The other alternative would be to move towards an OOM-handling BTreeMap, which we will eventually need anyways, but that will move us from $O(1)$ to $O(log(n))$.
But backing up and regarding sparseness in general: I view our struct-of-arrays representation as a strict improvement over the equivalent array-of-structs representation (which is what I would consider the default/baseline way to implement this stuff):
struct Type {
ty: Arc<WasmSubType>,
rec_group: RecGroupEntry,
supertypes: Option<Box<[VMSharedTypeIndex]>>,
trampoline: Option<VMSharedTypeIndex>,
gc_layout: Option<GcLayout>,
};
struct TypeRegistryInner {
hash_consing_map: HashSet<RecGroupEntry>,
types: Slab<Type>,
drop_stack: Vec<RecGroupEntry>,
}
Our struct-of-arrays implementation today is an optimization over that baseline because it allows us to avoid the memory overhead of supertypes, trampolines, and GC layouts when GC stuff isn't used at all. That's already a win.
(Ignoring OOM handling and the insertion latency discussion for a second) switching to a HashMap or something else sparse would give use a further space-saving optimization for when GC stuff is used but only rarely. That would be nice, but like any other random optimization that we haven't implemented yet, it is a "nice to have" not a hard requirement IMO.
I still want to clarify, though, what's the imapct of not having this PR at all? Does this actively block some OOM-handling work for example? My current understanding is that this fixes a footgun with
KSecondaryMap, but it's not a footgun that we're currently able to fire. If this actively unblocks something then the situation is different.

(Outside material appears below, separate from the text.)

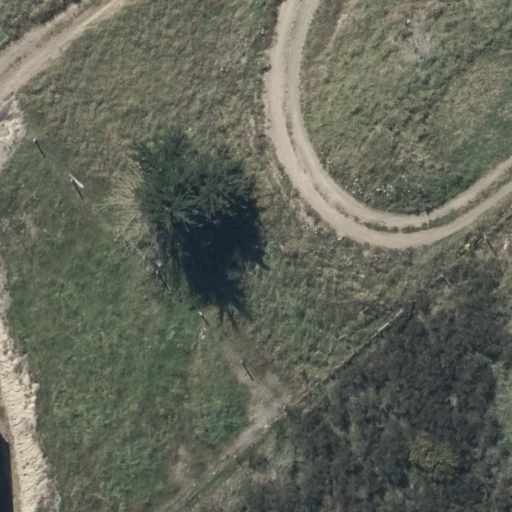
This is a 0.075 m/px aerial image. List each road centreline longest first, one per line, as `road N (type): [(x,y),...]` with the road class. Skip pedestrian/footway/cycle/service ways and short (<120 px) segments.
road 1 (track): [(511,171),(463,212),(405,230),(342,210),(302,164),(277,108),(285,52),(305,0)]
road 2 (track): [(98,0),(17,59),(0,82)]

There was a bug in the previous implementation of Serialize/Deserialize where it didn't match cranelift_entity::SecondaryMap's behavior (which trims trailing default entries) which was triggering some panics once later PRs that depend on this one were applied.
So it is blocking those others from landing, but we could also make a new PR that just reimplements serialization in order to unblock them.